**Your instructions**
Provide an exact copy of the lines from the beginning of the records through the line that includes "(iv) Other Shares", and of no others.

**Data to use**
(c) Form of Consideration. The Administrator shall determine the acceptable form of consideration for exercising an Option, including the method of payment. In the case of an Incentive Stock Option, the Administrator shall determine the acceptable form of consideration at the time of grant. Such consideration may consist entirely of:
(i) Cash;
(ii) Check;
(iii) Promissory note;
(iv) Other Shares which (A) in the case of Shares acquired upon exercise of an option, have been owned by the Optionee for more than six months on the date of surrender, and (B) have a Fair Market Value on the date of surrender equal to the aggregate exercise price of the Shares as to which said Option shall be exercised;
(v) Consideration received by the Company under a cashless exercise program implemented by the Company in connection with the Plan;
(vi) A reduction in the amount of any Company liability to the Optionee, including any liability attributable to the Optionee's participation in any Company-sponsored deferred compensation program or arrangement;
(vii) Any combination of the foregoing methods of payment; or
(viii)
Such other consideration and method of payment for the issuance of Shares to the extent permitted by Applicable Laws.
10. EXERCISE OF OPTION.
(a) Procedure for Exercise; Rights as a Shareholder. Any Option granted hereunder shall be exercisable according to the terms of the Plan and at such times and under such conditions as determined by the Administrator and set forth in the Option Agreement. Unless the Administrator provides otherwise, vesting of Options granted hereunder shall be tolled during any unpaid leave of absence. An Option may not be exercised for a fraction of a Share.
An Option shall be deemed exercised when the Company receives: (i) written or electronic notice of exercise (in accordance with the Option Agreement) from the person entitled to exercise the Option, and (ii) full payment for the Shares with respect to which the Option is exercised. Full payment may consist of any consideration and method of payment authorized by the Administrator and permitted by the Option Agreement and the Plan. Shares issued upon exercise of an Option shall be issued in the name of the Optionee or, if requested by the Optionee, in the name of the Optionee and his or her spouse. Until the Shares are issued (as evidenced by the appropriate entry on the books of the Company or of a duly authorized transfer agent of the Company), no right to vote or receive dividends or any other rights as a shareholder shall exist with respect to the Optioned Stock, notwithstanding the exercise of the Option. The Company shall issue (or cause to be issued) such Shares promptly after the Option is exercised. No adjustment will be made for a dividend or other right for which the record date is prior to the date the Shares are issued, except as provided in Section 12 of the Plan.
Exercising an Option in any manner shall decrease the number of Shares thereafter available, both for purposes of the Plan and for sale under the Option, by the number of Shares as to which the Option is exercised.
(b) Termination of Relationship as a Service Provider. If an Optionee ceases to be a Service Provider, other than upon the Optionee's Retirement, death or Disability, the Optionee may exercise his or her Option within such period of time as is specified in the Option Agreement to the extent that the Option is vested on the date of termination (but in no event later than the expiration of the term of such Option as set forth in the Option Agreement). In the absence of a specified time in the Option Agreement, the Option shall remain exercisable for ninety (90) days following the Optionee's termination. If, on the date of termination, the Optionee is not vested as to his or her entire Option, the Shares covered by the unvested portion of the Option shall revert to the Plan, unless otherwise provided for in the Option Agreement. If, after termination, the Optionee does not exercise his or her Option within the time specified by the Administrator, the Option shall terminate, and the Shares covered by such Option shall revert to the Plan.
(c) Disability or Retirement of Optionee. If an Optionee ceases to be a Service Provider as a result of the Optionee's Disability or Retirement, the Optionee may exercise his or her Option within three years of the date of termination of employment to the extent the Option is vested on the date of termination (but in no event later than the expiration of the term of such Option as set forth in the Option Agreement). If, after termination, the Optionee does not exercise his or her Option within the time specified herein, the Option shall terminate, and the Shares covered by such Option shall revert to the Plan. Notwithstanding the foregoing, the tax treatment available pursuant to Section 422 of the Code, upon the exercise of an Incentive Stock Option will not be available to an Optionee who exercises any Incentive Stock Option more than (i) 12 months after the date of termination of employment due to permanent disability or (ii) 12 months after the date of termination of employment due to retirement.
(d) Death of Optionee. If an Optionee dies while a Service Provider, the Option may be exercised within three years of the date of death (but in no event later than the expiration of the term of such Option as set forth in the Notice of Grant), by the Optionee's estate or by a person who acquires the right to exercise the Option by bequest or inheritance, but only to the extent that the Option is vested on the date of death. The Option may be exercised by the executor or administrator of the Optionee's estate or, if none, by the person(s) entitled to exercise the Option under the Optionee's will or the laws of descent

**Result of this task**
(c) Form of Consideration. The Administrator shall determine the acceptable form of consideration for exercising an Option, including the method of payment. In the case of an Incentive Stock Option, the Administrator shall determine the acceptable form of consideration at the time of grant. Such consideration may consist entirely of:
(i) Cash;
(ii) Check;
(iii) Promissory note;
(iv) Other Shares which (A) in the case of Shares acquired upon exercise of an option, have been owned by the Optionee for more than six months on the date of surrender, and (B) have a Fair Market Value on the date of surrender equal to the aggregate exercise price of the Shares as to which said Option shall be exercised;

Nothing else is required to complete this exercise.